Keeping data with the container
Startups are looking to address this data mobility issue using techniques that move the data with the container. One technology is Flocker from ClusterHQ. At a high level, Flocker ensures that when an application container moves, the data container moves with it. The Flocker architecture uses a set of agents and daemons on each host to maintain information on applications and their data, ensuring both are kept together across the infrastructure.
As an initial first step, keeping data and applications together is a positive move, however there are some big issues with this approach. There isn’t the flexibility to run containers across hosts and have them access the same shared data.

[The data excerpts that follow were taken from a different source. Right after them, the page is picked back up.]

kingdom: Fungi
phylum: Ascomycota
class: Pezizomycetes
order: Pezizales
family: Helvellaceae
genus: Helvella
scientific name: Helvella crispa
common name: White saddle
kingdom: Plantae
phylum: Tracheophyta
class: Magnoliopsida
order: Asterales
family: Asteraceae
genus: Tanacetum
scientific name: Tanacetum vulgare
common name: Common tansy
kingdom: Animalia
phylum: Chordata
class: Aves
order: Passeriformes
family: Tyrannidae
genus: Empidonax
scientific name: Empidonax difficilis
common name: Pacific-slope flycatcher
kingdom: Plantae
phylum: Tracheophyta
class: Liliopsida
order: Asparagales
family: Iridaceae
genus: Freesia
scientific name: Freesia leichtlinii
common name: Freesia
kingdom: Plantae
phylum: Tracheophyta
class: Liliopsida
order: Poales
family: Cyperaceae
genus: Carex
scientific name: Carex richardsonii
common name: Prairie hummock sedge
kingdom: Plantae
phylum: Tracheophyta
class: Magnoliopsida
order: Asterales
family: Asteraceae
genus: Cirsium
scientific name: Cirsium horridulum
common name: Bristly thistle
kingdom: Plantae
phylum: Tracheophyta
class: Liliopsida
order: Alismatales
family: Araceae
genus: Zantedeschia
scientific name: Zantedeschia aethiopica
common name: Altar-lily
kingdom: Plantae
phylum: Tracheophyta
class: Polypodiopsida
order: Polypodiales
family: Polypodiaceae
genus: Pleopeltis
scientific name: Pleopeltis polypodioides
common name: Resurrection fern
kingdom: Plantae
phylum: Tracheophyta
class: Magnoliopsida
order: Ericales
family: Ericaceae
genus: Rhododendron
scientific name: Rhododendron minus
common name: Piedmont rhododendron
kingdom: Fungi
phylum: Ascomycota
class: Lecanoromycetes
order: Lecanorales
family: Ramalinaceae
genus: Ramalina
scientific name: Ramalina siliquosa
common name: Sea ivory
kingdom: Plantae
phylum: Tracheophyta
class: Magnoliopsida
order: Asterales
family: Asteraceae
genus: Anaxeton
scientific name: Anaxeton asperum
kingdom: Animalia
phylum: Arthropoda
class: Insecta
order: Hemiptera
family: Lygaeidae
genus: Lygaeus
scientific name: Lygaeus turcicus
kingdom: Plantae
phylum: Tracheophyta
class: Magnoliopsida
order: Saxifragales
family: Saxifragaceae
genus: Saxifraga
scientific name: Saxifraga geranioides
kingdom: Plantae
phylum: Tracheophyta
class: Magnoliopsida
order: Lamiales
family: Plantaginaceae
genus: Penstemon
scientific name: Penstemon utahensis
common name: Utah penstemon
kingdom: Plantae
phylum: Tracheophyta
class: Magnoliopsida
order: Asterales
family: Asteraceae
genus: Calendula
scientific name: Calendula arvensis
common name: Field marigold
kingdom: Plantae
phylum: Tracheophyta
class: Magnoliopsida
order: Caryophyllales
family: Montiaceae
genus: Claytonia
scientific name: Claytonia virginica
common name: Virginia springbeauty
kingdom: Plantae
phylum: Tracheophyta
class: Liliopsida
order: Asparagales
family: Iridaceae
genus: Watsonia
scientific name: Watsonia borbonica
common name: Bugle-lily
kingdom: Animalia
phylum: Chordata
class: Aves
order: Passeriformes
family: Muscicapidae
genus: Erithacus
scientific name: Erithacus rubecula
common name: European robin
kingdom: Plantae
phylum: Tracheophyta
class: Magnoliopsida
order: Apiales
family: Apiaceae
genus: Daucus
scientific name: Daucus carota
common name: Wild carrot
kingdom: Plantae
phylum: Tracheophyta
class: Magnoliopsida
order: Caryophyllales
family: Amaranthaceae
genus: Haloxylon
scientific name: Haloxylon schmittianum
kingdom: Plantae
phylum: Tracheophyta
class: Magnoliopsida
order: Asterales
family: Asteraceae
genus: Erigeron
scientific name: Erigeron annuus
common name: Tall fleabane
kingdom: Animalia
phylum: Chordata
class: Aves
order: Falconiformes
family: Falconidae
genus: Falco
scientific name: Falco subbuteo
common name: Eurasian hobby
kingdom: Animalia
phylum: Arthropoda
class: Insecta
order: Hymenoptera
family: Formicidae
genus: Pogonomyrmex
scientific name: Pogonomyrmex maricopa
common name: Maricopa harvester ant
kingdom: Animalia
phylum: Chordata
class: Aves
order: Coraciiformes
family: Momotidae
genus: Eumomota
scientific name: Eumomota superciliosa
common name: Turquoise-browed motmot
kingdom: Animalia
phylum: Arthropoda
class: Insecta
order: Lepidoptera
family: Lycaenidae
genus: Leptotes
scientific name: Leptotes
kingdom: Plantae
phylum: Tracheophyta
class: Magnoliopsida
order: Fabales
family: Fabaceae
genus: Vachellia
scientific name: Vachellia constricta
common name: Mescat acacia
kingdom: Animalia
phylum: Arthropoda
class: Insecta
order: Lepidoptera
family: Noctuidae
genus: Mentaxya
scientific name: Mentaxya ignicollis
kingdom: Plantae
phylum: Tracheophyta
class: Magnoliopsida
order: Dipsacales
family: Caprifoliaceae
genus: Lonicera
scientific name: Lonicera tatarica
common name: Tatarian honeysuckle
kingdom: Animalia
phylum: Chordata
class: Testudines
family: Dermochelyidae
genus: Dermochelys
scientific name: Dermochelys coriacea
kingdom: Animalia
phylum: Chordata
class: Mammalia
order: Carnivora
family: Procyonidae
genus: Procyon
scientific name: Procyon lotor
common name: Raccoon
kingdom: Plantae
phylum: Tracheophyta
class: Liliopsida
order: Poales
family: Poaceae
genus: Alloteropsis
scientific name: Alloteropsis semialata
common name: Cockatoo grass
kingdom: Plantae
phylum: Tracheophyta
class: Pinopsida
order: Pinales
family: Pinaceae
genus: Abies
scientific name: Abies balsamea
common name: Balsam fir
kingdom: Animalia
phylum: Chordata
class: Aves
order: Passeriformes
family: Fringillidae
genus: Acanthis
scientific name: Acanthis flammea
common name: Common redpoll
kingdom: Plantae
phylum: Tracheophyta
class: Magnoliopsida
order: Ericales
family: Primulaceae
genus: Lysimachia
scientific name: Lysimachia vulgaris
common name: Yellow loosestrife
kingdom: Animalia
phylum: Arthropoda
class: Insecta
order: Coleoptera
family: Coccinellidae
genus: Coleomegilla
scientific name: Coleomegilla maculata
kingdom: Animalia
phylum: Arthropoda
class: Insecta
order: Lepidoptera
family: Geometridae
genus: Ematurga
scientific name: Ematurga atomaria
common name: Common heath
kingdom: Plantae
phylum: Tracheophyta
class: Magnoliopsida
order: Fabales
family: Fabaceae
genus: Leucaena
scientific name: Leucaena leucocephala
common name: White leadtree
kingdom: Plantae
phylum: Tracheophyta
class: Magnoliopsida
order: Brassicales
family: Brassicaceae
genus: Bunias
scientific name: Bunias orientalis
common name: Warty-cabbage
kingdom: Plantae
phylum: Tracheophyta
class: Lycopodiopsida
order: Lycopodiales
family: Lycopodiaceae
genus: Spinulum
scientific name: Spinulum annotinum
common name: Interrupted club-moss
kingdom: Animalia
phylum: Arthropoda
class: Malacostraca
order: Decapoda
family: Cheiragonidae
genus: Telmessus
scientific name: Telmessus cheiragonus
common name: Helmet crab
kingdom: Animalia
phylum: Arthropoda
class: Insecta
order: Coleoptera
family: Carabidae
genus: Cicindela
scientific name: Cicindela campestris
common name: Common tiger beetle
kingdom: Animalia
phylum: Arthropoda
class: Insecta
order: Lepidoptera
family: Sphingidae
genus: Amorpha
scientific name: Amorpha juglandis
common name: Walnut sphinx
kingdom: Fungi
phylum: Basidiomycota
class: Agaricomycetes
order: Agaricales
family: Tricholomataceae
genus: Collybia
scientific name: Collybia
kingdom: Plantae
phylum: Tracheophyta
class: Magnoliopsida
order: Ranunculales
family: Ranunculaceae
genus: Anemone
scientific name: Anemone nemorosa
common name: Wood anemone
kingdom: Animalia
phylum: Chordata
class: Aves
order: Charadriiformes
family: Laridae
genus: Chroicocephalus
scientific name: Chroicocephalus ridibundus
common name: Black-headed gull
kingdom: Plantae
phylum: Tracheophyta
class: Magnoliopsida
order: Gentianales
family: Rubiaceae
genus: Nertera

And there are only very weak security controls in place, implemented through keeping application and container data together on the same physical/virtual host. As applications and data become separated, security credentials need to ensure that data is accessible by only the right application and, of course, that the data is encrypted in-flight and can’t be intercepted through man-in-the-middle or other exploits.
A dedicated data layer
Another approach to consider for container storage is implementing a dedicated data layer. In this model, data services (databases, file systems) are implemented on more persistent entities such as virtual machines and physical servers. Containers interact with these services directly across the network in a configuration analogous to client/server application architecture.
This halfway house means that containers provide application scalability, but there’s still a manual process in scaling the data layer. In addition, one other key feature is needed: A data name server to map the logical data services to their physical location on the network. The name server also provides the ability to implement a solution to validate access credentials.
We’ve seen the data server idea implemented already in OpenStack as part of the Cinder project, and some of the concepts used there could be adapted for container-based storage solutions. Ultimately, the answer to the container and storage issue needs to be driven by the Open Container Initiative. Hopefully, with members that include EMC, IBM, HP, Microsoft, Oracle, Red Hat and others, we should see some more robust solutions appearing in the near future.